Lorsqu’elle médite une idée, un souvenir, on voit l’emplacement de la lumière qui frôle les surfaces, le grain de l’image, les contrastes qu’elle invoque dans sa pensée.
Elle habite l’espace comme un polaroïd qui s’apprête à nous dévoiler un précieux souvenir.
Puis, elle éclate de rire.
« J’avais un p’tit stress à participer à Foule, parce qu’à m’écouter parler pendant une heure, j’me tanne. C’est rough! Je l’ai fait pour me sortir de ma zone de confort.
C’est Camille qui m’a poussée, elle me disait “Ben non, tu vas voir, ça va être l’fun.”
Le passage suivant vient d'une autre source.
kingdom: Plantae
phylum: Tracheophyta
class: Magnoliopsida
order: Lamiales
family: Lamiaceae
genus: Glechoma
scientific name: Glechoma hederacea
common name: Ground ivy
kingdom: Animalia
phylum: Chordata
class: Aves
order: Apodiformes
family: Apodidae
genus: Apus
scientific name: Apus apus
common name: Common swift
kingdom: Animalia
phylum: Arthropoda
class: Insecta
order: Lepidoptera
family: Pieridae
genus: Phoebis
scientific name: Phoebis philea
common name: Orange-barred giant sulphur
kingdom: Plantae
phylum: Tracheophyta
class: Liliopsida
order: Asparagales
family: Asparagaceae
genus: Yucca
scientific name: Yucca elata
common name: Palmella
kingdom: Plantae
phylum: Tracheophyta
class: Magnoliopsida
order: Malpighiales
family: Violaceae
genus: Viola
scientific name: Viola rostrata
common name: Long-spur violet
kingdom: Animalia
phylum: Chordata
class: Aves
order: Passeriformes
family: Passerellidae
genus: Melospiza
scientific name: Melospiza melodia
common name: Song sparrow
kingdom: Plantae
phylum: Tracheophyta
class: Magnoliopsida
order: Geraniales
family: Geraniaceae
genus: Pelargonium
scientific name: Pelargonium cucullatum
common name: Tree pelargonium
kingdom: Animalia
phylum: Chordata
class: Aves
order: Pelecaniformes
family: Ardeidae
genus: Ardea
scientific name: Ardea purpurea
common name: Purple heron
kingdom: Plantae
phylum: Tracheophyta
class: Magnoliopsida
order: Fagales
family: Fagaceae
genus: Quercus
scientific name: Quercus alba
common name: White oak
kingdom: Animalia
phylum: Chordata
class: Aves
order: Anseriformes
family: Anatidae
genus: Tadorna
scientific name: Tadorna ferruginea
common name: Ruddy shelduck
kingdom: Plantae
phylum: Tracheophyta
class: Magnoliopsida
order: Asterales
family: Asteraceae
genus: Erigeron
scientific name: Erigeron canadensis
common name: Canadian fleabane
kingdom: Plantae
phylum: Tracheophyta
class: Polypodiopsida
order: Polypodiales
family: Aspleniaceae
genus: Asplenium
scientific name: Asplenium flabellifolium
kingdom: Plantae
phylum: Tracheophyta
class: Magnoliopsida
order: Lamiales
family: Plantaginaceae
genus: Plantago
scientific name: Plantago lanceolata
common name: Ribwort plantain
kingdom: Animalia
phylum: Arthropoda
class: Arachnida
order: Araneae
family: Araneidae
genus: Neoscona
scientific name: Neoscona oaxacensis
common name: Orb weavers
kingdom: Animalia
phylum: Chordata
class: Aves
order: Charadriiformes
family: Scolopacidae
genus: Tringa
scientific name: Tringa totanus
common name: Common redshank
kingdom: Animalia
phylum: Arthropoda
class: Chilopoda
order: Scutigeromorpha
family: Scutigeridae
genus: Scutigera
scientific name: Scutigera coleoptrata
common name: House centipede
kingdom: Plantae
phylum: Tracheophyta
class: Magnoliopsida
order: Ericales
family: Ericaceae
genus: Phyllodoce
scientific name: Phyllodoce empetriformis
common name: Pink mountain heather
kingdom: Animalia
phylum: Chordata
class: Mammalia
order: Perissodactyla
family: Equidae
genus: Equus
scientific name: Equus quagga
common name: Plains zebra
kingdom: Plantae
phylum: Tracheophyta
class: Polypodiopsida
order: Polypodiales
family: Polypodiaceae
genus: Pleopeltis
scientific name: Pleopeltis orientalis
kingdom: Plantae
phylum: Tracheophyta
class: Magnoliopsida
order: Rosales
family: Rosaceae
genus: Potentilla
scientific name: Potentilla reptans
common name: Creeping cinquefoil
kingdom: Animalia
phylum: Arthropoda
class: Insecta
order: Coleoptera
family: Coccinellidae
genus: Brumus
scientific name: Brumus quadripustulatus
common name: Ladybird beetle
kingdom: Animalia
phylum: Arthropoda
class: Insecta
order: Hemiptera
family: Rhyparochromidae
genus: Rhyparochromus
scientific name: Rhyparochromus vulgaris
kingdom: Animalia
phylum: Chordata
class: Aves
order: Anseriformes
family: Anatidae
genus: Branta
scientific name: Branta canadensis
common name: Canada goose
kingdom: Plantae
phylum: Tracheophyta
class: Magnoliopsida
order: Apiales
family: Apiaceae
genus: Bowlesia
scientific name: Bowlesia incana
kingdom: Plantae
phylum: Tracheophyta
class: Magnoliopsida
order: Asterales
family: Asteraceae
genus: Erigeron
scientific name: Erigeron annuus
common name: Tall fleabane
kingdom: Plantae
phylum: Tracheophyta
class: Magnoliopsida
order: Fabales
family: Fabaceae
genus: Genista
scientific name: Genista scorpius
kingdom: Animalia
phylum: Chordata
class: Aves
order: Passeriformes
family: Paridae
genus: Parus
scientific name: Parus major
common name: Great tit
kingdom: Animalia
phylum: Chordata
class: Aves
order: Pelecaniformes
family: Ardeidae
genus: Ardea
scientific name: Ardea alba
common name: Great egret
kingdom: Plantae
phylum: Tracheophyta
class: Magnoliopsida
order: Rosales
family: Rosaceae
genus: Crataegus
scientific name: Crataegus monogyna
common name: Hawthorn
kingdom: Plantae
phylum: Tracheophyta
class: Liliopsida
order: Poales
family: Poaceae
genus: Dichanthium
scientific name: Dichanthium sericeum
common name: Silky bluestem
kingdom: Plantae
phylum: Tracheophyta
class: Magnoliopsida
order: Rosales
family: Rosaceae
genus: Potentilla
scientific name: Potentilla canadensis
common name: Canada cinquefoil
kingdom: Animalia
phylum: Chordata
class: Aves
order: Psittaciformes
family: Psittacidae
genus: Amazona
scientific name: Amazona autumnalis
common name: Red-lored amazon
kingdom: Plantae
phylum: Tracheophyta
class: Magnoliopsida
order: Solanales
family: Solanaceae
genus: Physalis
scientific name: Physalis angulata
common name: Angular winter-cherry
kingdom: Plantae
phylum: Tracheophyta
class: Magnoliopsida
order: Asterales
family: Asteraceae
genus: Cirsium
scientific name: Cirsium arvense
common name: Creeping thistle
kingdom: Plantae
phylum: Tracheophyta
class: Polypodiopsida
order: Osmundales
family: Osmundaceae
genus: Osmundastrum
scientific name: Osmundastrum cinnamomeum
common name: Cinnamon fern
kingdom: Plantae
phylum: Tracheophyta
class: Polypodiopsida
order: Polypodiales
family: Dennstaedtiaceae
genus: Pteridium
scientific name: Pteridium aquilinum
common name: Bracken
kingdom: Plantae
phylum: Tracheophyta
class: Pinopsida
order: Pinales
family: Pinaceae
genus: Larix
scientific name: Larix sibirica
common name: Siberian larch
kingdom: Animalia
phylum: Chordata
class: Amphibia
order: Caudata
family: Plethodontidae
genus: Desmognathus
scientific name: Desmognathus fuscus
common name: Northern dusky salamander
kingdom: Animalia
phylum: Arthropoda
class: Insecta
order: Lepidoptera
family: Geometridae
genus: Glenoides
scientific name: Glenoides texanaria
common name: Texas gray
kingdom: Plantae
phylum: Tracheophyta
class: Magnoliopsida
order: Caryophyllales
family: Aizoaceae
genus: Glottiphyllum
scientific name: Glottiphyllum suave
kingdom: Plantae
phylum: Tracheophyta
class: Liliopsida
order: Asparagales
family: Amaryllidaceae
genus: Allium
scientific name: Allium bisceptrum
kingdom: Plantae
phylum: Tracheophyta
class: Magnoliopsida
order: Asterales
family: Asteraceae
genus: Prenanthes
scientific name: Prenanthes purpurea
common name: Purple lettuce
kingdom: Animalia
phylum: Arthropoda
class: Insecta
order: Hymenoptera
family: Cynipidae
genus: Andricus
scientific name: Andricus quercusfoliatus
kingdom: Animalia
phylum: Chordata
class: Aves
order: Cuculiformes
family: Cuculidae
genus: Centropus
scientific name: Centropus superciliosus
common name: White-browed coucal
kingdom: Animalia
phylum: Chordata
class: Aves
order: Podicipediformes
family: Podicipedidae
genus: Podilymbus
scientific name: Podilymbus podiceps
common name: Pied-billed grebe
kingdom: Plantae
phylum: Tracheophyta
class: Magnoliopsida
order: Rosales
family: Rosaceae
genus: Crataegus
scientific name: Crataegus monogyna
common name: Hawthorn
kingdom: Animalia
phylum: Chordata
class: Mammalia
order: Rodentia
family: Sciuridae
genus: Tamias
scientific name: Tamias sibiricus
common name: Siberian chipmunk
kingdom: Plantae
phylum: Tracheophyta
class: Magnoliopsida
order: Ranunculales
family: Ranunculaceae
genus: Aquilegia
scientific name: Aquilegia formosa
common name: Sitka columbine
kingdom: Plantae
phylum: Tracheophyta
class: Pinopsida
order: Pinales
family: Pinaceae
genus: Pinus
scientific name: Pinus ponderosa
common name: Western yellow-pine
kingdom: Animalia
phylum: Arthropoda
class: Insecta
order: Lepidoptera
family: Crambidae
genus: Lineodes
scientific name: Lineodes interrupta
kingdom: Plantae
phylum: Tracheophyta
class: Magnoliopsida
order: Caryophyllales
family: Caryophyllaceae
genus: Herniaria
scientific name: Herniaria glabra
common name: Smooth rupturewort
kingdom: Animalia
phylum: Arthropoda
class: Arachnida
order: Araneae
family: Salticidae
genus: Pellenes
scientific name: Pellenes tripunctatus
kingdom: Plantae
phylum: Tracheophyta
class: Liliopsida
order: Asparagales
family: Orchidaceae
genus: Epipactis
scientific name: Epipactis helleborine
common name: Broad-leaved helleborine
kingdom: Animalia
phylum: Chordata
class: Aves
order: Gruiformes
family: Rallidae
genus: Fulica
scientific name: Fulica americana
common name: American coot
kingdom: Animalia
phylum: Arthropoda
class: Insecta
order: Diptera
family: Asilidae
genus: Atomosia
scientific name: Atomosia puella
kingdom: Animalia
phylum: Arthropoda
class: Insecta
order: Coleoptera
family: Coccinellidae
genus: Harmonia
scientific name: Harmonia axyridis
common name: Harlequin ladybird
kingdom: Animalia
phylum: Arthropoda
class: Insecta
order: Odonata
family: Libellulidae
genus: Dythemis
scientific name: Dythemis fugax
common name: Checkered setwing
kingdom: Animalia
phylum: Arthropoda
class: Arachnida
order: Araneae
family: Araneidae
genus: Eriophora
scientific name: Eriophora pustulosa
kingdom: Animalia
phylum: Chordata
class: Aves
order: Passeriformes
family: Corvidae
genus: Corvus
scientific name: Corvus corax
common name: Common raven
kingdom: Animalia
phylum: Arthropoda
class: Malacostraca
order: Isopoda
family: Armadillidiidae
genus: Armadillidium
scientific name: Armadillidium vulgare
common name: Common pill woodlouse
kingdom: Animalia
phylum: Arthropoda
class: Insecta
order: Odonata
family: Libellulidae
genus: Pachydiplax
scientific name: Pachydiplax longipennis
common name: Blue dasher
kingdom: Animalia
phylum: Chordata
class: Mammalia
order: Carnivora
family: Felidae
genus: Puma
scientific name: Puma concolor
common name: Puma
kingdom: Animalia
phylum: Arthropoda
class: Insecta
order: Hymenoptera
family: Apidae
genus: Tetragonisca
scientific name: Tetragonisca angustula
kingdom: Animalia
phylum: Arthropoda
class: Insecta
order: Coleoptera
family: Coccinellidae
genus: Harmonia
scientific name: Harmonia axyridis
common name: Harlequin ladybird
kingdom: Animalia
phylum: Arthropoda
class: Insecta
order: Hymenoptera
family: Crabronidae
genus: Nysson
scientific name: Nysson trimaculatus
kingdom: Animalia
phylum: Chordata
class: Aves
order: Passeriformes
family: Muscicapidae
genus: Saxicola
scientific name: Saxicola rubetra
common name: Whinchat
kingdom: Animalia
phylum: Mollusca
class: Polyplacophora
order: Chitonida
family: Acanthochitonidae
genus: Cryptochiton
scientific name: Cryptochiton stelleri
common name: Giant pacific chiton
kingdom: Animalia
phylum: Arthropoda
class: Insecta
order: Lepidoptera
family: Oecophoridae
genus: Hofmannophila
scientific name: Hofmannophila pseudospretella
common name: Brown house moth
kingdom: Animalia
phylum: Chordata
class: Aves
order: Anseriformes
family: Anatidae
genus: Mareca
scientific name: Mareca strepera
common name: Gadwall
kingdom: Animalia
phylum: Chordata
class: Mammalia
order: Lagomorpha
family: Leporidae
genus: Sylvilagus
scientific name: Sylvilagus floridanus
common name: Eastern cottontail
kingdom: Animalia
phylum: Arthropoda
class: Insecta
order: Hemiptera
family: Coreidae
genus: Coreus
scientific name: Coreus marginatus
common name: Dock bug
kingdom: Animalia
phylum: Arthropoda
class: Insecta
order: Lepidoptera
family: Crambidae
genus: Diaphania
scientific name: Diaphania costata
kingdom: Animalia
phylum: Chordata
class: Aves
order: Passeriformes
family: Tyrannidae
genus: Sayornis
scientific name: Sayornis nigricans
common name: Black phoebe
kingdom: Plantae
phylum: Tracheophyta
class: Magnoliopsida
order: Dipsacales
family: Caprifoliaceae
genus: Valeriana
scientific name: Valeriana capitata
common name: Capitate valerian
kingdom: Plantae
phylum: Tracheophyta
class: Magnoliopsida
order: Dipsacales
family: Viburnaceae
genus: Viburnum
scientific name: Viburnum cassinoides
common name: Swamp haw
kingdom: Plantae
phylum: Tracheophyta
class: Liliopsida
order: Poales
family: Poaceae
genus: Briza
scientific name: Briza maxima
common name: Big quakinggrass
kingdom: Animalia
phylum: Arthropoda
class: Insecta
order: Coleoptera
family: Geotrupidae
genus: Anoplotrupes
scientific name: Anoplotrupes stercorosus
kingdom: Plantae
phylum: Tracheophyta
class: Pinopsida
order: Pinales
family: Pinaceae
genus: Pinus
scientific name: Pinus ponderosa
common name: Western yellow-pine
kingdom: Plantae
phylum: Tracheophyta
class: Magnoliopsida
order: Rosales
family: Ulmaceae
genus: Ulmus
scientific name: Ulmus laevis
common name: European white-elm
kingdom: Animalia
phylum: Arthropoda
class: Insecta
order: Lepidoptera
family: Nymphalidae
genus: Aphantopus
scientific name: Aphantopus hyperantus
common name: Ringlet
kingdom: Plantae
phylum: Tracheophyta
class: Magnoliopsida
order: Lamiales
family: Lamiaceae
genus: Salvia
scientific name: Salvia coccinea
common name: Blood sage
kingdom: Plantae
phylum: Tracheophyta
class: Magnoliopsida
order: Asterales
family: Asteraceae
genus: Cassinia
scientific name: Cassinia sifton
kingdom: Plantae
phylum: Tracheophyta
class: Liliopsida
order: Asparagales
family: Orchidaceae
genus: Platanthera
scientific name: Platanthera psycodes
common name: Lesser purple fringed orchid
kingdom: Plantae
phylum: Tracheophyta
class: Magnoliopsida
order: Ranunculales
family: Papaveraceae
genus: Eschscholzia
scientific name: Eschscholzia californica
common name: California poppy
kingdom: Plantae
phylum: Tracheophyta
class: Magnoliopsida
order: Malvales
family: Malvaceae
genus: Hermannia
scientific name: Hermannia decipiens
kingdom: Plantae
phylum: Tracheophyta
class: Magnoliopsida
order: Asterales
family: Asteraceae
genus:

Pis c’est vrai : quand tu fais quelque chose à laquelle t’es pas habituée, après tu te sens mieux. »
Sa voix posée s’infuse d’une intelligence qui s’attache à ce qu’elle décrit. Les livres nous apparaissent entre les mains, les œuvres se sculptent devant nous.
« On va souvent au musée, Camille et moi.
Quand y’a un moment où on se sent plus maussades, on sait qu’on va aller au musée pis qu’on va tomber en amour. »
Elle sait que le bonheur réside là où on le cherche plutôt que là où on nous l’impose. On écoute Corinne et on entend Marguerite Duras, on entend Annie Ernaux, Marie Ndiaye, Martine Delvaux. Elle a la poésie du vivant.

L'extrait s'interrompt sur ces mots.